In short, the Woods was too good for this world, and while it's an absolute shame that its intimate shows are not going to continue, the finality of its history offers the realization that, yes, during its too-brief two-and-a-half-year run, the Woods was as wonderful a place as it seems in the mind's eye.
Young says, "I think we wanted more of a clubhouse feel for adults, instead of, 'This is a music venue and we sell Red Bull and vodka behind the bar.'" The Woods' adventurous programming encompassed not just concerts, but readings, comedy, and theater. For me, the venue holds no shortage of vivid memories. I saw Island Records producer Joe Boyd read passages from his exceptional memoir of 1960s London, White Bicycles, as Robyn Hitchcock stood next to him, playing the songs Boyd described.
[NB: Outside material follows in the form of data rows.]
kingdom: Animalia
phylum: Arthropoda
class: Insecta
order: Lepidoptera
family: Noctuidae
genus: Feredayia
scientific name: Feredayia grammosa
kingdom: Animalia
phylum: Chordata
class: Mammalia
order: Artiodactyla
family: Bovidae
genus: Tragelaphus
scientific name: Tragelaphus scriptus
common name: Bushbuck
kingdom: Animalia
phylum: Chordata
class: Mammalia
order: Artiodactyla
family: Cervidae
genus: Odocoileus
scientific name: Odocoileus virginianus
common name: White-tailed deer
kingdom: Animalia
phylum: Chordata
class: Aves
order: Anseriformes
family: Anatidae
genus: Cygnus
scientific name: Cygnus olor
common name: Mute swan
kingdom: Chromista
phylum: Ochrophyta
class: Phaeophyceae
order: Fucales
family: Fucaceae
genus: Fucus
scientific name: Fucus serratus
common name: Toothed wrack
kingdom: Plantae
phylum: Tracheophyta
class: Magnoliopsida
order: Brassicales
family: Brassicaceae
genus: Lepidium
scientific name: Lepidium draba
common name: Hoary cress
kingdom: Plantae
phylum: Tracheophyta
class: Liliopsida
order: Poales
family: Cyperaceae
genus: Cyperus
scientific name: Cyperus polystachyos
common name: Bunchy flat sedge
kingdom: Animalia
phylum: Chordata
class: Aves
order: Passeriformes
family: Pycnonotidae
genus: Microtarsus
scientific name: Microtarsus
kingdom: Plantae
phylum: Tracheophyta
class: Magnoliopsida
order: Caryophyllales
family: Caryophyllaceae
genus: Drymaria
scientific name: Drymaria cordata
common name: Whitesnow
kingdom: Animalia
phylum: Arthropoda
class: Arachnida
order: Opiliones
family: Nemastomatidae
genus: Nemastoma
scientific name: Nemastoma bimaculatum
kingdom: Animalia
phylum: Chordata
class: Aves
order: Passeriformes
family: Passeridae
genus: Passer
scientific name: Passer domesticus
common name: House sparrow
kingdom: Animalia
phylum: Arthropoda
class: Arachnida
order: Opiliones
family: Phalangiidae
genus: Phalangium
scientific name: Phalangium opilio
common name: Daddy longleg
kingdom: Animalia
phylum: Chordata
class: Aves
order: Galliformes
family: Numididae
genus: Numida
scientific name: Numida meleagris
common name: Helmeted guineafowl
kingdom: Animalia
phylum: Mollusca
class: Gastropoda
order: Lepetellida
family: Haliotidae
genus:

I saw blind Oregon songwriter Bob Desper perform his first public show in decades, accompanied by Al James and Jon Neufeld of Dolorean—one of the most uplifting, hopeful sets of music I have ever heard. I danced at DJ Cooky Parker's monthly soul nights. I sat cross-legged on the floor during A Weather's release show. I drunkenly sang karaoke at Baby Ketten, once.
Claybourne Commons, LLC, bought most of the Sellwood block where the Woods is situated, back when Portland real estate was booming. But as the market tumbled, renting it profitably or reselling it was, for the time being, impossible. "One of the reasons why we even got the place is because we were the only date in town, essentially," Young says. "But because we didn't know what we were doing, we just were paying way too much a month. So we fought that with the landlords for two and a half years."
When the opportunity came to renew the lease, the Woods crew attempted to renegotiate. "It's kind of one of those battles that no one can ever win. We wanted to pay less so we could survive, and they wanted us to pay more so they could pay off their mortgage." Now, according to Claybourne Commons' redevelopment proposal on file with the city's Bureau of Development services, their hope is to move the actual building back a block (demolishing a couple houses in the process), and use the prime real estate on SE Milwaukie for development.
Meanwhile, the Woods will go out with a free show from Sallie Ford and the Sound Outside, AgesandAges, and Brothers Young. And a late-night dance party is not out of the question, says Young. "The day that we opened was the day that Michael Jackson died, and the place was creepy and weird. Then as soon as we had people in, we turned Michael Jackson on and everyone danced 'til three in the morning."